Emulsification and gelation of modified starch
emulsification
Emulsifier is a kind of surfactant, which needs water-containing group and lipophilic group. Emulsifiers can make the food system form a uniform and stable dispersion or emulsification body, thereby improving the food structure, taste and appearance, and making the color, aroma, taste and shape of the food form a harmonious body, so as to improve the quality and preservation properties of the food.
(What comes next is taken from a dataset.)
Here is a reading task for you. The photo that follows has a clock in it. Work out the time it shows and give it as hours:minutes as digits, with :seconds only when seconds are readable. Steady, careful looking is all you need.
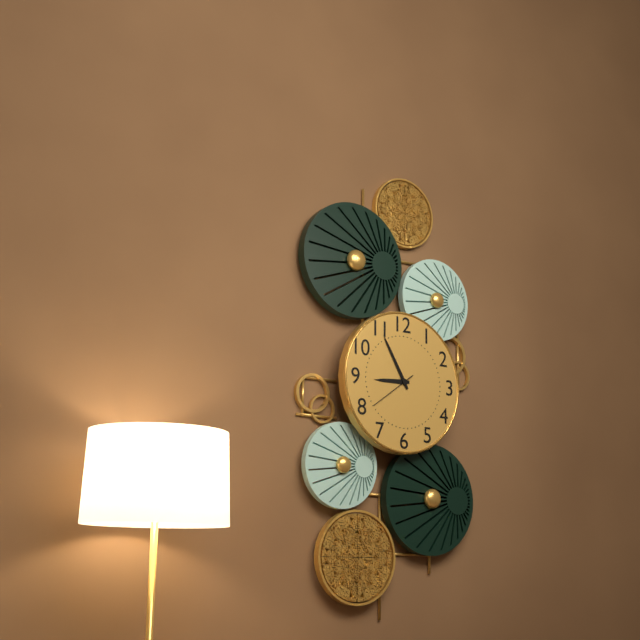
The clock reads 8:55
Among the edible modified starches that have emulsifying effect are carboxymethyl starch, sodium starch phosphate, starch octenyl succinate and various cyclodextrins. Among them, carboxymethyl starch and sodium starch phosphate are polymer electrolytes with certain surface activity and can be used as thickening emulsifiers for ultra-low lipid ice cream; starch octenyl succinate has lipophilic and hydrophilic groups and is a a surfactant that can
Used as an emulsifier for flavors, fragrances, vitamins and oils to improve their stability in beverages and facilitate the stability of beverage color and taste. As a food emulsifier, β-cyclodextrin is different from commonly used food surfactants. Its inner cavity is hydrophobic, the outer cavity is hydrophilic, and has strong viscosity. It can be used to make customary cream, seasoning oil, cheese and ice cream, as well as Enhanced stability.
Gelation
Modified starches used as food gelling agents mainly include cross-linked starch, acid-thinned starch and oxidized starch. Using starch phosphate diester instead of expensive gelatin to produce jelly has the same gel structure, texture and taste as gelatin products, and there is no aging phenomenon after long-term storage. Starch phosphate diester is used in the production of ice cream, the expansion rate of ice cream is equivalent to that of gelatin, and other sensory properties are also similar, making it
When starch phosphate diester is used, the aging time can be shortened, thereby shortening the production cycle. In addition, the decoration industry uses acid-thinned starch and oxidized starch to produce sweets such as candy, which can produce high-strength jelly candy with good taste. Using acid-modified starch to produce toffee non-stick paper, chewy and elastic, can maintain product stability for a long time. Using oxidized starch instead of gum arabic to produce candies such as gum candy can greatly extend the shelf life of the product.